-- O QUE FAZER --
[1] No texto sobre inflação e câmbio, qual foi a taxa do IPCA em outubro?
[2] Dê continuidade ao texto sobre inflação e câmbio a partir do ponto em que ele termina.

═════ TEXTO EXTRAÍDO

O conjunto se completa com um presidente em busca da reeleição e claramente
inclinado a ações populistas.
O
dia a dia do mercado reflete, nas oscilações da bolsa de valores, nas alterações
da curva de juros e na instabilidade cambial, as atitudes do presidente. Nenhum
outro agente foi tão favorável, em 2020, a quem especulou com o dólar. Mas o
câmbio afetou dezenas de milhões de pessoas distantes do jogo financeiro. A
alta do dólar é uma das causas da alta dos preços no atacado, 4,86% em outubro
e 26,64% em dez meses, segundo números da Fundação Getúlio Vargas (FGV).
Parte
desse aumento chegou ao varejo, prejudicando principalmente os mais pobres. A
inflação oficial, medida pelo Índice de Preços ao Consumidor Amplo (IPCA),
bateu em 0,86% em outubro, a taxa mais alta para o mês desde 2002, quando
chegou a 1,31%. O dado é do IBGE, o Instituto Brasileiro de Geografia e
Estatística. O indicador da FGV mostrou 0,65% em outubro, depois de uma alta de
0,82% em setembro.
As
pressões inflacionárias, ainda fortes, tendem a arrefecer, segundo o BC. Também
essa expectativa é importante para a manutenção dos juros. Mas qualquer
previsão é especialmente arriscada quando câmbio e preços podem ser afetados
por um presidente concentrado em temas eleitorais e familiares.

══════════
═════ TRECHOS DOS DADOS

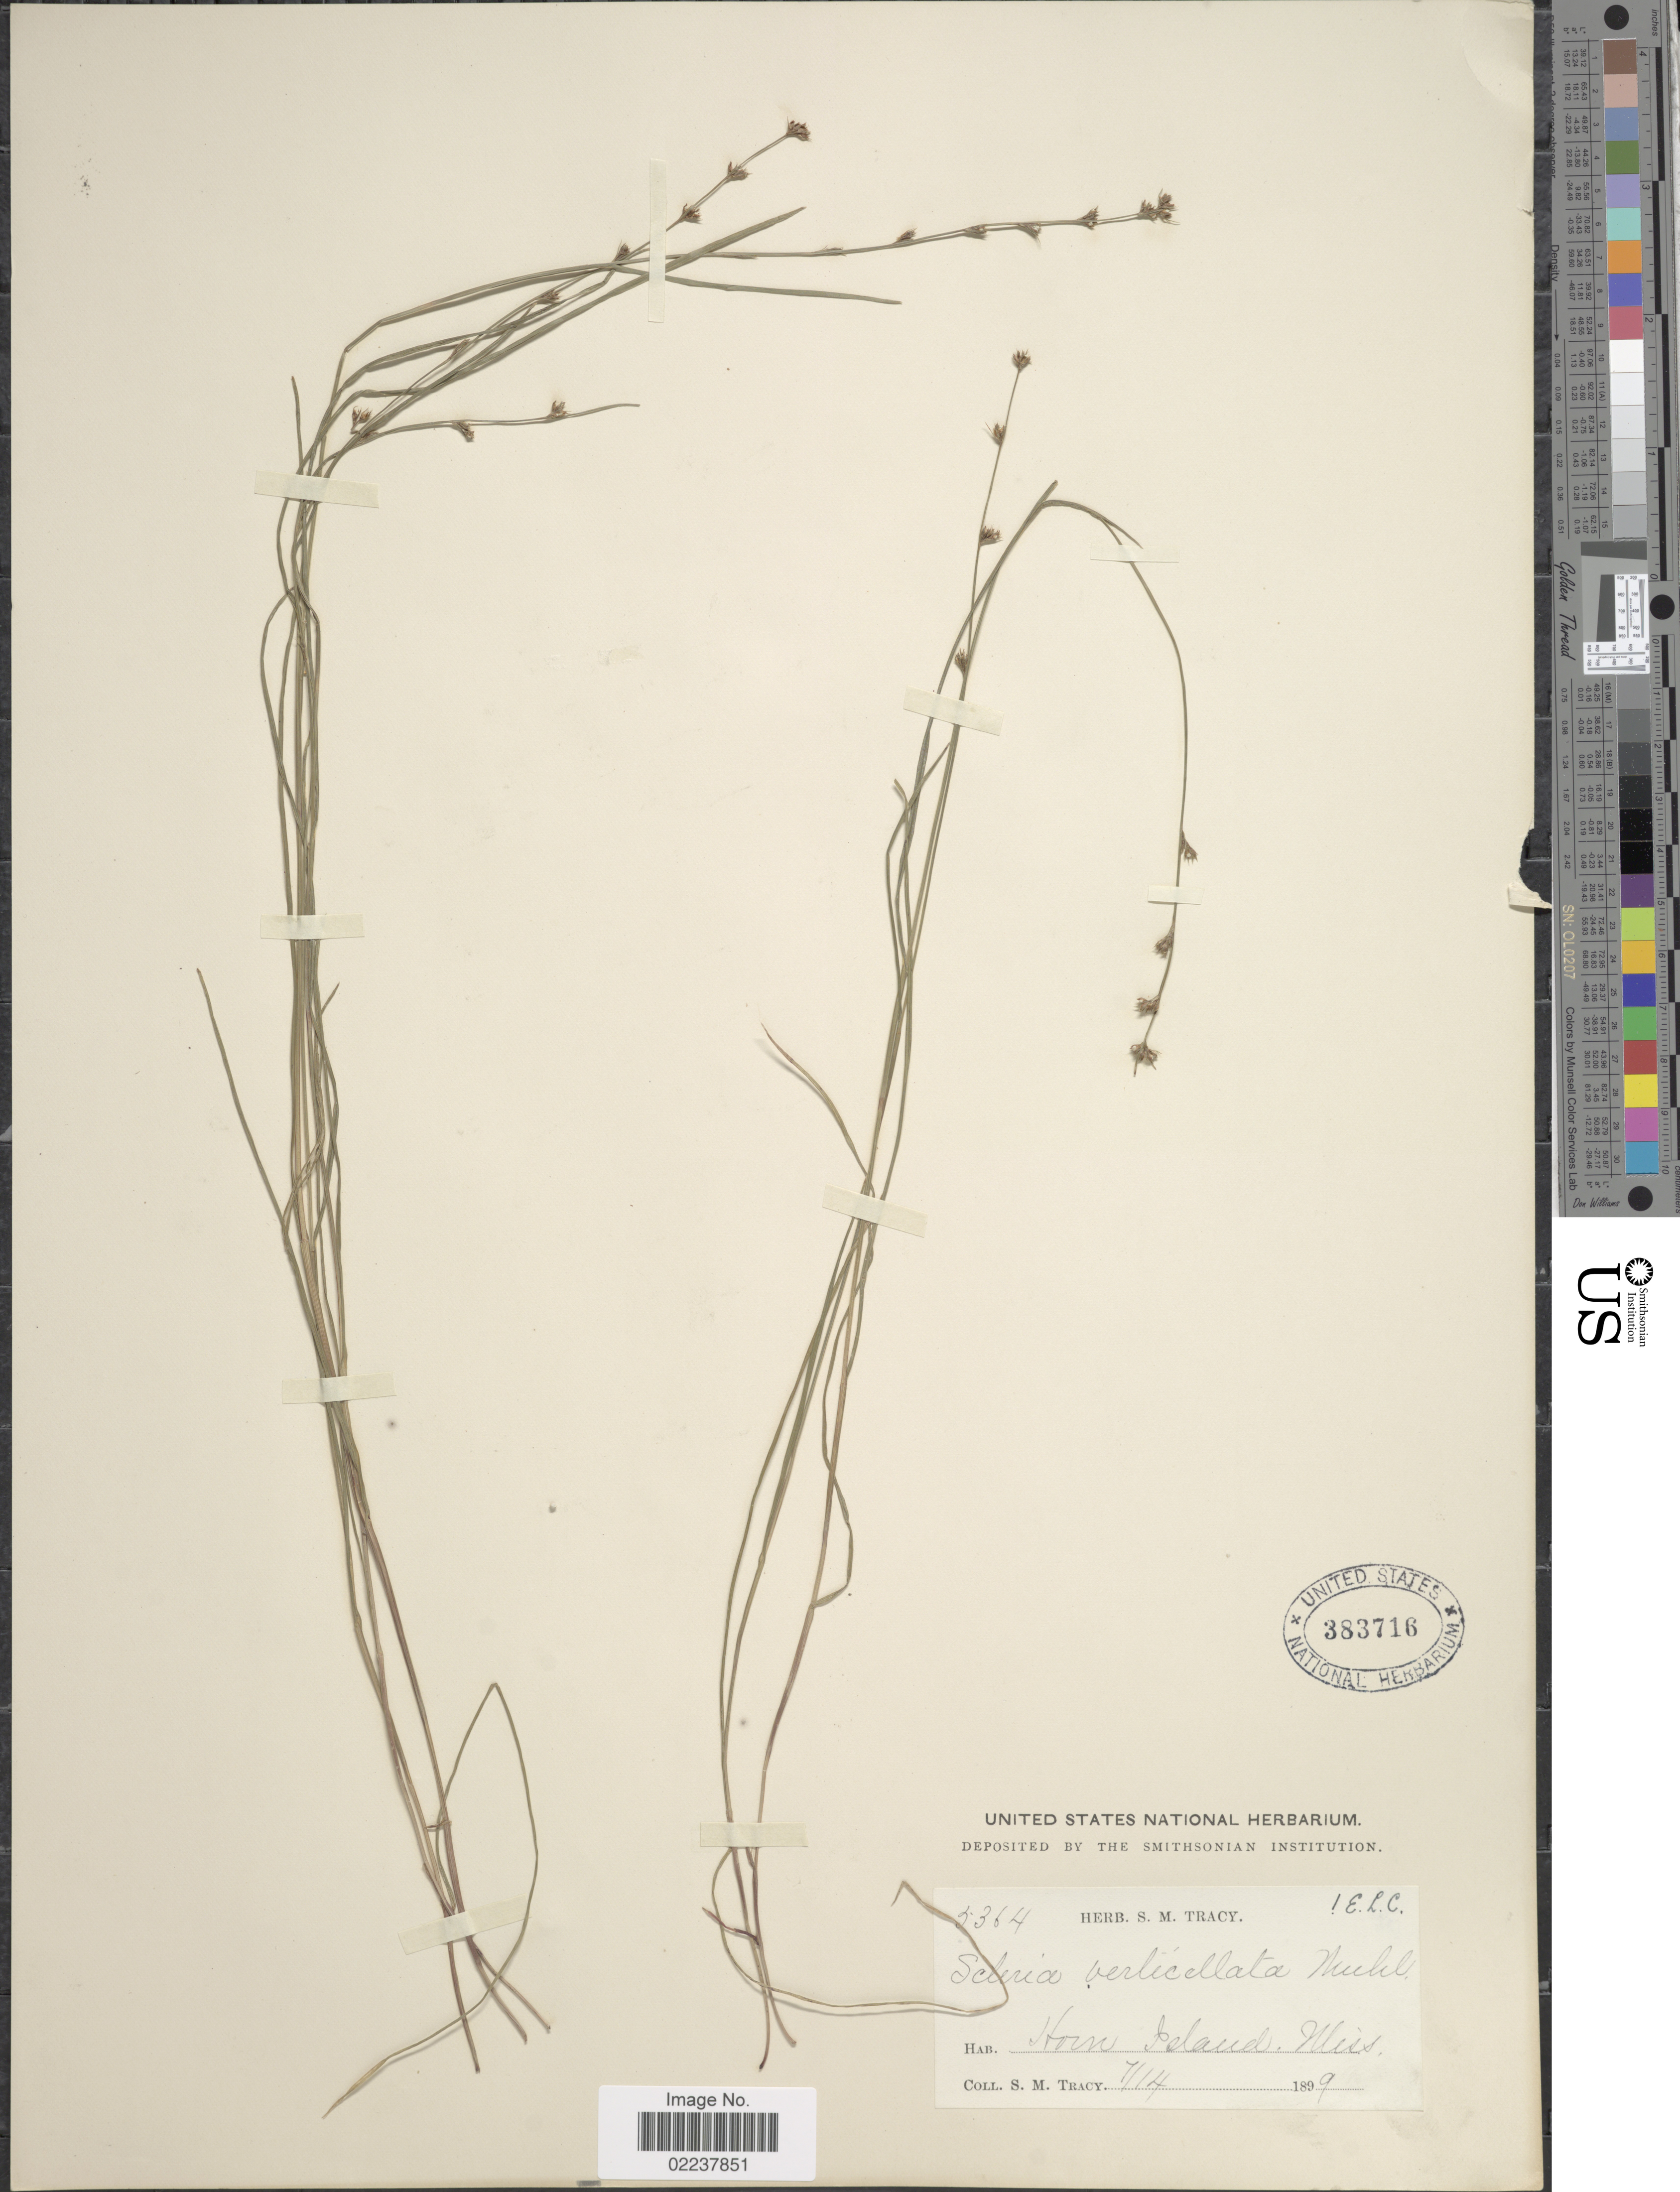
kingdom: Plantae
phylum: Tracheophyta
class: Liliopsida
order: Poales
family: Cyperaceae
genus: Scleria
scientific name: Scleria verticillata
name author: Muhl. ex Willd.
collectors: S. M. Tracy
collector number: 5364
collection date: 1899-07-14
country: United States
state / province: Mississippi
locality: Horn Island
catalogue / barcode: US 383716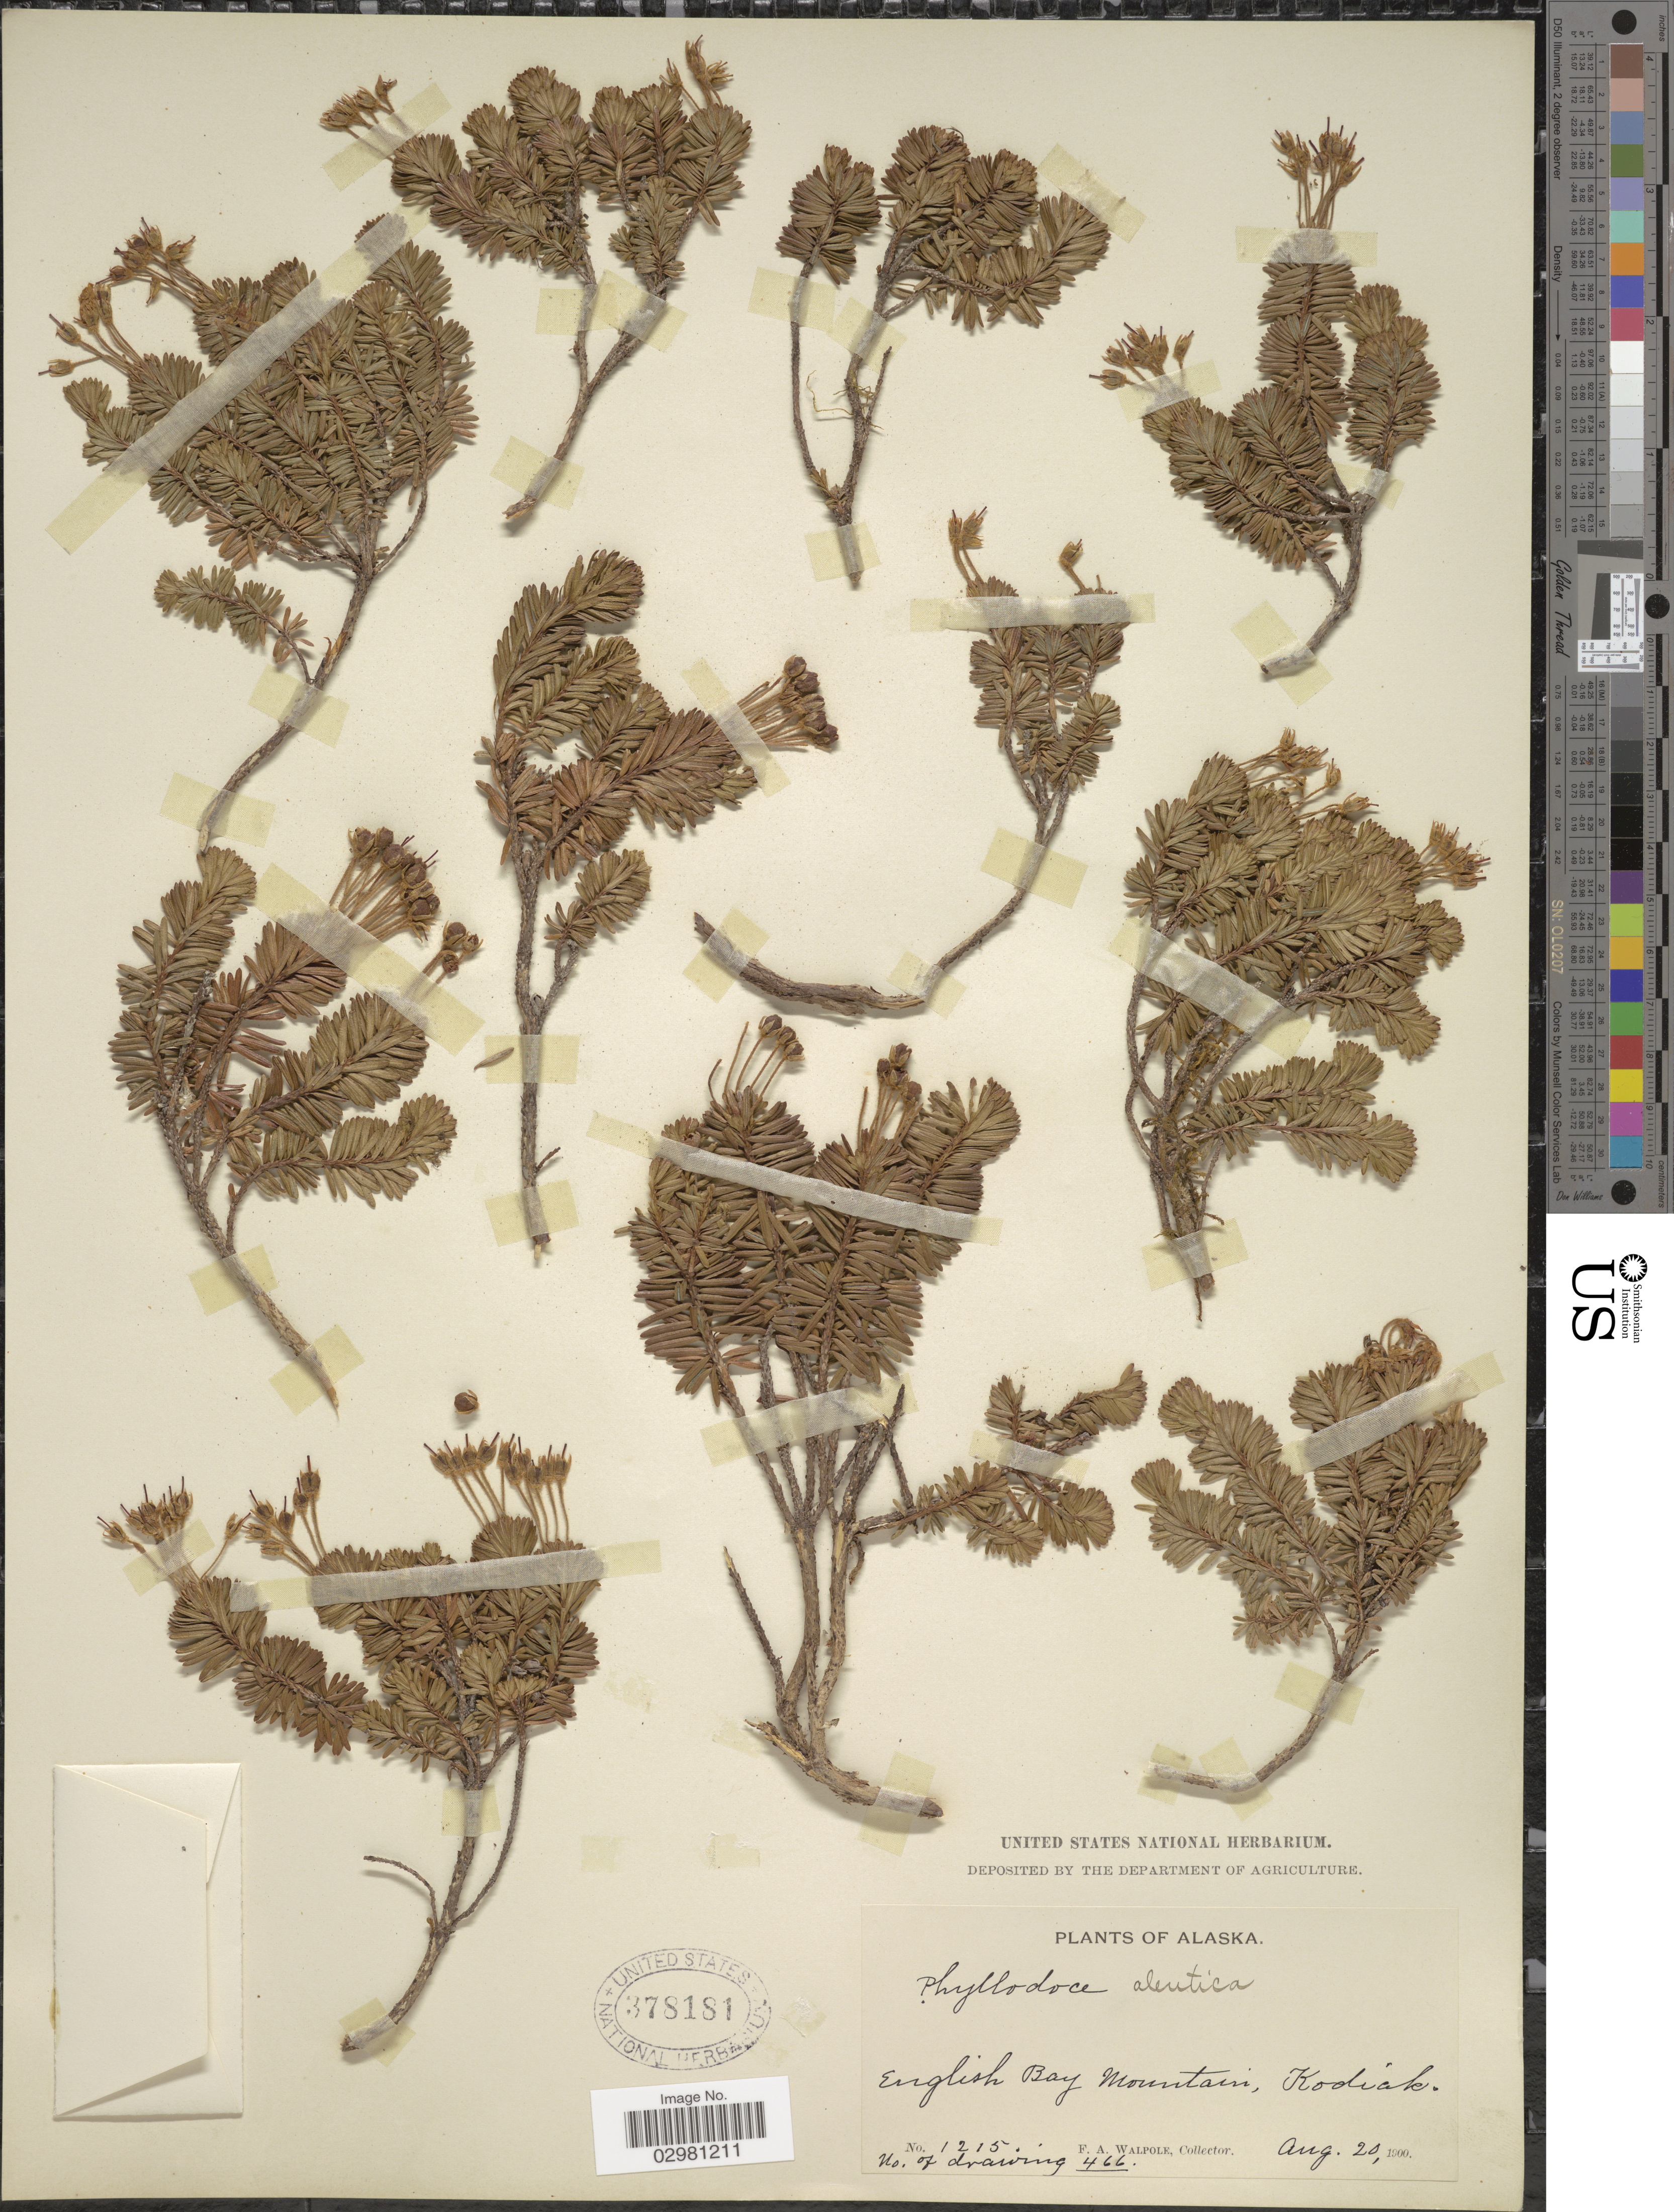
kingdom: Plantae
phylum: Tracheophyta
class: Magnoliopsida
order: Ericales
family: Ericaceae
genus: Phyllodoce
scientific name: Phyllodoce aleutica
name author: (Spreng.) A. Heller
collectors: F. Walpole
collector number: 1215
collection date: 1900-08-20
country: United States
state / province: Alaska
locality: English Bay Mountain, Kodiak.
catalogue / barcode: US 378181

══════════

-- RESPOSTAS ABAIXO --
[1] 0,86%, a mais alta para o mês desde 2002.

[2]
Quanto
ao ajuste fiscal, dependerá de fatores ainda muito incertos O documento oficial
sobre 2021 menciona, entre outros itens, propostas de emendas constitucionais
já enviadas ao Congresso, a revisão de marcos setoriais (potencialmente
favoráveis a investimentos em infraestrutura), a reforma administrativa e a
pauta de privatizações. Mas a reforma administrativa – pouco mais, de fato, que
uma reforma de RH – produzirá efeitos pouco sensíveis em 2021. Quanto à receita
de privatizações, dependerá de ações muito mais eficientes que as observadas
até agora.
Mas falta saber como ficará o Orçamento de 2021. Em novembro, o assunto continua obscuro. Há quem ainda fale na criação da Renda Cidadã, mais custosa que a Bolsa Família. Mas de onde virá o dinheiro para custear uma despesa permanente? Além disso, ainda se discute o prolongamento do auxílio emergencial. Um governo planejador teria concentrado atenção nesse tema, cuidando de sustentar a retomada. Este é, neste momento, um objetivo mais acessível e muito mais importante que a Renda Cidadã. Mas quem dá atenção a detalhes como esse, na confusão de um governo sem rumo e sem unidade, chefiado por um presidente autocentrado?